- **WHAT THIS TASK INVOLVES**: Copy every record exactly. Nothing may be skipped.

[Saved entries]
┄┄┄┄┄┄┄┄┄┄┄┄┄┄┄┄┄┄┄┄

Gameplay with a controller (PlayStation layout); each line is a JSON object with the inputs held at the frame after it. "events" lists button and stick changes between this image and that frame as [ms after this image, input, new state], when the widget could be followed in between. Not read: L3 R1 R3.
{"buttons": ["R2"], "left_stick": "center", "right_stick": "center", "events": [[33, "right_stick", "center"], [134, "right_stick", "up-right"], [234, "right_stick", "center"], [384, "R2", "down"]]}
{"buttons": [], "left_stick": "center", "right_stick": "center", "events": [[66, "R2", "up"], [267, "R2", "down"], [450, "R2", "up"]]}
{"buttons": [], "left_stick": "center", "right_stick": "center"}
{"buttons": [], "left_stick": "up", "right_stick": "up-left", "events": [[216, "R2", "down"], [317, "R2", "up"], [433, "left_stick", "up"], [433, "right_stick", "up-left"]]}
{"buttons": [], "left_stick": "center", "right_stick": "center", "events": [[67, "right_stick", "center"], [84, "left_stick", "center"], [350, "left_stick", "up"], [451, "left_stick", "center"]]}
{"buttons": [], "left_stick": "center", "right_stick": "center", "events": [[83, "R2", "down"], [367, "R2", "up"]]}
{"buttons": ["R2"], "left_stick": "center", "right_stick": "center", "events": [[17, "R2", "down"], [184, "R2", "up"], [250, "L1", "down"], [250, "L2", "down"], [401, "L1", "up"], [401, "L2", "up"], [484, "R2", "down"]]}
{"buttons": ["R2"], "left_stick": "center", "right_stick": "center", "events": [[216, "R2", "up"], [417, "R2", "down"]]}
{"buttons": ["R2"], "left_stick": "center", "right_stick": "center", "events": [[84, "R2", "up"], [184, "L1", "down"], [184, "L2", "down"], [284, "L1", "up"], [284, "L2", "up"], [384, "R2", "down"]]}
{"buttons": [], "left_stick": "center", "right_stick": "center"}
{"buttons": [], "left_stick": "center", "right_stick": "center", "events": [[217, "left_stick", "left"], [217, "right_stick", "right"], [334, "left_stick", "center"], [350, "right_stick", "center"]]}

┄┄┄┄┄┄┄┄┄┄┄┄┄┄┄┄┄┄┄┄

- **OUTPUT OF THE TASK**:
Gameplay with a controller (PlayStation layout); each line is a JSON object with the inputs held at the frame after it. "events" lists button and stick changes between this image and that frame as [ms after this image, input, new state], when the widget could be followed in between. Not read: L3 R1 R3.
{"buttons": ["R2"], "left_stick": "center", "right_stick": "center", "events": [[33, "right_stick", "center"], [134, "right_stick", "up-right"], [234, "right_stick", "center"], [384, "R2", "down"]]}
{"buttons": [], "left_stick": "center", "right_stick": "center", "events": [[66, "R2", "up"], [267, "R2", "down"], [450, "R2", "up"]]}
{"buttons": [], "left_stick": "center", "right_stick": "center"}
{"buttons": [], "left_stick": "up", "right_stick": "up-left", "events": [[216, "R2", "down"], [317, "R2", "up"], [433, "left_stick", "up"], [433, "right_stick", "up-left"]]}
{"buttons": [], "left_stick": "center", "right_stick": "center", "events": [[67, "right_stick", "center"], [84, "left_stick", "center"], [350, "left_stick", "up"], [451, "left_stick", "center"]]}
{"buttons": [], "left_stick": "center", "right_stick": "center", "events": [[83, "R2", "down"], [367, "R2", "up"]]}
{"buttons": ["R2"], "left_stick": "center", "right_stick": "center", "events": [[17, "R2", "down"], [184, "R2", "up"], [250, "L1", "down"], [250, "L2", "down"], [401, "L1", "up"], [401, "L2", "up"], [484, "R2", "down"]]}
{"buttons": ["R2"], "left_stick": "center", "right_stick": "center", "events": [[216, "R2", "up"], [417, "R2", "down"]]}
{"buttons": ["R2"], "left_stick": "center", "right_stick": "center", "events": [[84, "R2", "up"], [184, "L1", "down"], [184, "L2", "down"], [284, "L1", "up"], [284, "L2", "up"], [384, "R2", "down"]]}
{"buttons": [], "left_stick": "center", "right_stick": "center"}
{"buttons": [], "left_stick": "center", "right_stick": "center", "events": [[217, "left_stick", "left"], [217, "right_stick", "right"], [334, "left_stick", "center"], [350, "right_stick", "center"]]}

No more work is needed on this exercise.